* EXERCISE: Nothing but the text of the records should come back; copy it exactly and leave the pictures out.

-- Opening Marker --

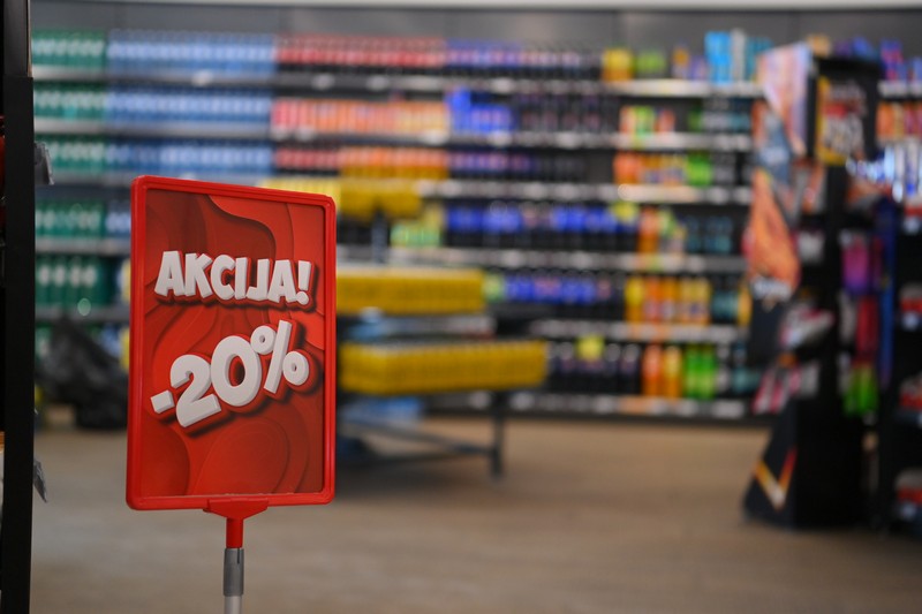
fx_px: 1792
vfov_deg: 19.4
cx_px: 461
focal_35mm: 70
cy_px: 307
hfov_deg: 28.8
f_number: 2.8
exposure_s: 1/320
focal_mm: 70
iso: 1600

-- Closing Marker --

* RESULT FOR THIS TASK:
fx_px: 1792
vfov_deg: 19.4
cx_px: 461
focal_35mm: 70
cy_px: 307
hfov_deg: 28.8
f_number: 2.8
exposure_s: 1/320
focal_mm: 70
iso: 1600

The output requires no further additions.